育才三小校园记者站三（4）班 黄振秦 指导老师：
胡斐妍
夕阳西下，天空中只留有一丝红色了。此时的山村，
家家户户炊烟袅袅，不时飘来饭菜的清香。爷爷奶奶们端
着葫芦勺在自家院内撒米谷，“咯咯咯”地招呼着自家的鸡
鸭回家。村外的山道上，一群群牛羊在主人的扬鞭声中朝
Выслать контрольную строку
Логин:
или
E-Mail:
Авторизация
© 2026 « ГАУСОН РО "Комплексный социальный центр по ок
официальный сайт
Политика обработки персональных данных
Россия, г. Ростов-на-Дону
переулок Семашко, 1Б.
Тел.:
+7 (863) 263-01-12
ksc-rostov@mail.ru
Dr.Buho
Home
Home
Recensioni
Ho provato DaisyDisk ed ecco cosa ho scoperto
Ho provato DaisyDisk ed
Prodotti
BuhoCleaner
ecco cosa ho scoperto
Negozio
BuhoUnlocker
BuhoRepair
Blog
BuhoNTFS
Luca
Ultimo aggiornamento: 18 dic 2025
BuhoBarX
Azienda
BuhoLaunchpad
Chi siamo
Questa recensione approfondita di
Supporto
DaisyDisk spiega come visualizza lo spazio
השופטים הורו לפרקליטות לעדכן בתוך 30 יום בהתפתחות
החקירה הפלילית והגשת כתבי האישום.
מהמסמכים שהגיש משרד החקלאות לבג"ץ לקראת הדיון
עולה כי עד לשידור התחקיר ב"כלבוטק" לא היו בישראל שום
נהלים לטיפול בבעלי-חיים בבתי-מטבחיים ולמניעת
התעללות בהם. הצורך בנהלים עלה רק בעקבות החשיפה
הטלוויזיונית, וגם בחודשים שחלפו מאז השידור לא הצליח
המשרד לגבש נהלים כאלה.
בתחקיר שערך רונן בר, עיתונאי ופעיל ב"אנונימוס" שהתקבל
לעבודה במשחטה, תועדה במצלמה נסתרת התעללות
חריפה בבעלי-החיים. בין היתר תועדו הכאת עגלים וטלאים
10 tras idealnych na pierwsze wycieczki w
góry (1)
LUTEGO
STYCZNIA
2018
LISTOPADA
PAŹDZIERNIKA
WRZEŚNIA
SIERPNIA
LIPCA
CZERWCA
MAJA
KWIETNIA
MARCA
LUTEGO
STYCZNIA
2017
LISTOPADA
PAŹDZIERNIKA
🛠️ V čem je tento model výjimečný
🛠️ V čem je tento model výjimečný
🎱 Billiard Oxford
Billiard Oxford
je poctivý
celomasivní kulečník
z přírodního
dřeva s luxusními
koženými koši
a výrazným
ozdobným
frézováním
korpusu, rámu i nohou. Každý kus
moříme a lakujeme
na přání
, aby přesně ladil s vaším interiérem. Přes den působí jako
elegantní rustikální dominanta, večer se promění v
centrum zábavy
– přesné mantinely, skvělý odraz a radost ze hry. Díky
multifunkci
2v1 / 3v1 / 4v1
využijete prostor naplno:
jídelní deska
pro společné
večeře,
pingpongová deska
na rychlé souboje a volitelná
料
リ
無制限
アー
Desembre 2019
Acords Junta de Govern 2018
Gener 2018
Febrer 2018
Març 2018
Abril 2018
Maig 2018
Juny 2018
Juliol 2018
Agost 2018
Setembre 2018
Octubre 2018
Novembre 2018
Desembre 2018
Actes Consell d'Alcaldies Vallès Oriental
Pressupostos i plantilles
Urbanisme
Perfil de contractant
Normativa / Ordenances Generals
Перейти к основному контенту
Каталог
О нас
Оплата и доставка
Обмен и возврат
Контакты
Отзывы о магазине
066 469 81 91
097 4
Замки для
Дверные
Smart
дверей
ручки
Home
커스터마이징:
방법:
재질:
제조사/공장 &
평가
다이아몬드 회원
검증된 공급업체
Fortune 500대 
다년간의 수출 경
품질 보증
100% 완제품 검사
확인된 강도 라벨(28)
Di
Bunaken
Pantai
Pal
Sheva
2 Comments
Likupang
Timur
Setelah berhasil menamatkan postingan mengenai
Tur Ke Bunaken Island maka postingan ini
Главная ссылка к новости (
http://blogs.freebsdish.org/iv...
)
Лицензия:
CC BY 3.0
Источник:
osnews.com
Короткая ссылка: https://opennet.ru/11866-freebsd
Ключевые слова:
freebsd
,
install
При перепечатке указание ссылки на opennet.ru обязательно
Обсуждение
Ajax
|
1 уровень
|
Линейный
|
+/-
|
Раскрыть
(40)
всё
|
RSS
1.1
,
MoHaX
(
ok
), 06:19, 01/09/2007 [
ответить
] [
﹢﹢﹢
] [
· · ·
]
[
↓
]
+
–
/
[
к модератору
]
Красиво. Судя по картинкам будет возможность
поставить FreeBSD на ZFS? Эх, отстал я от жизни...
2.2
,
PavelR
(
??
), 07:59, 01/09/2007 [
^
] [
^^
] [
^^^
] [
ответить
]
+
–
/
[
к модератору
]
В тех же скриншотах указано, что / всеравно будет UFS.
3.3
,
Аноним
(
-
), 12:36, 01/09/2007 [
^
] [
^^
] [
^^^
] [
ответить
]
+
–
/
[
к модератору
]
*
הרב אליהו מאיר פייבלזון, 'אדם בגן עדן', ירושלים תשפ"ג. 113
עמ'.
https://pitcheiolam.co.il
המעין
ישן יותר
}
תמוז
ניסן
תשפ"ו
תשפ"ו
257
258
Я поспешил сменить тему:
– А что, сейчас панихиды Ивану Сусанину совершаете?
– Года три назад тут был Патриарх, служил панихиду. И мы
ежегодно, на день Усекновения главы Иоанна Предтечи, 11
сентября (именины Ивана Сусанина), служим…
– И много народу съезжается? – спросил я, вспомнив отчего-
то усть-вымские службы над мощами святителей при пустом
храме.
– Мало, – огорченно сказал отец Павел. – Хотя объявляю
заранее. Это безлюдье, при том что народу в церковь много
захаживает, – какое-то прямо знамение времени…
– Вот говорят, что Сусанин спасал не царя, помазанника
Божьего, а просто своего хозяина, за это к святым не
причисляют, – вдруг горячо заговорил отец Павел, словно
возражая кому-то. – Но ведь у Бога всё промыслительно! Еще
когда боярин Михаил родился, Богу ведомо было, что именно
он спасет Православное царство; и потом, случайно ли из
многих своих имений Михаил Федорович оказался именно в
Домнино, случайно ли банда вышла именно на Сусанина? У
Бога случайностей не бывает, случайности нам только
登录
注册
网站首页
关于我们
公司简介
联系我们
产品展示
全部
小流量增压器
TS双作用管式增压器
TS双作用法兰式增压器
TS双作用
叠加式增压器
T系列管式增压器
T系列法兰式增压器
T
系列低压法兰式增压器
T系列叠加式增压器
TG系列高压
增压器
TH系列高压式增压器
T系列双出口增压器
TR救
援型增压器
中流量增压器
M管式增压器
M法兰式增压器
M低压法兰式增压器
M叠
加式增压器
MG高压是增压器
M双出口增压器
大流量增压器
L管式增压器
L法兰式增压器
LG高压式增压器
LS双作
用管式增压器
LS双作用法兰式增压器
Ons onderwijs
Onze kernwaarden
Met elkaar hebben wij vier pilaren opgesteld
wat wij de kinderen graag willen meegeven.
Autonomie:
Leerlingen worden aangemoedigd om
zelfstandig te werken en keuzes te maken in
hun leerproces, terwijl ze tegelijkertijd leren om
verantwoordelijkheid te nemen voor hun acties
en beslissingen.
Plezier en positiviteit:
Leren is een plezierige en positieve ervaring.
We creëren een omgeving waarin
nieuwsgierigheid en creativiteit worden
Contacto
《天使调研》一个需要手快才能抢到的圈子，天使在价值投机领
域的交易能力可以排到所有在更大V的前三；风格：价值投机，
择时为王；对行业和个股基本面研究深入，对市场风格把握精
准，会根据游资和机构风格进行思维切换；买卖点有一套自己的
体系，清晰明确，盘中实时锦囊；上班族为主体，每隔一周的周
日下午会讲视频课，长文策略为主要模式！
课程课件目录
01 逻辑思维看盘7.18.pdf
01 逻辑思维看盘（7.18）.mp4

▶ _What is required_: Would you restate exactly the lines of the material above, from its opening line through the line with "החקירה הפלילית והגשת כתבי האישום.", and output only those?

▶ _Your solution_:
育才三小校园记者站三（4）班 黄振秦 指导老师：
胡斐妍
夕阳西下，天空中只留有一丝红色了。此时的山村，
家家户户炊烟袅袅，不时飘来饭菜的清香。爷爷奶奶们端
着葫芦勺在自家院内撒米谷，“咯咯咯”地招呼着自家的鸡
鸭回家。村外的山道上，一群群牛羊在主人的扬鞭声中朝
Выслать контрольную строку
Логин:
или
E-Mail:
Авторизация
© 2026 « ГАУСОН РО "Комплексный социальный центр по ок
официальный сайт
Политика обработки персональных данных
Россия, г. Ростов-на-Дону
переулок Семашко, 1Б.
Тел.:
+7 (863) 263-01-12
ksc-rostov@mail.ru
Dr.Buho
Home
Home
Recensioni
Ho provato DaisyDisk ed ecco cosa ho scoperto
Ho provato DaisyDisk ed
Prodotti
BuhoCleaner
ecco cosa ho scoperto
Negozio
BuhoUnlocker
BuhoRepair
Blog
BuhoNTFS
Luca
Ultimo aggiornamento: 18 dic 2025
BuhoBarX
Azienda
BuhoLaunchpad
Chi siamo
Questa recensione approfondita di
Supporto
DaisyDisk spiega come visualizza lo spazio
השופטים הורו לפרקליטות לעדכן בתוך 30 יום בהתפתחות
החקירה הפלילית והגשת כתבי האישום.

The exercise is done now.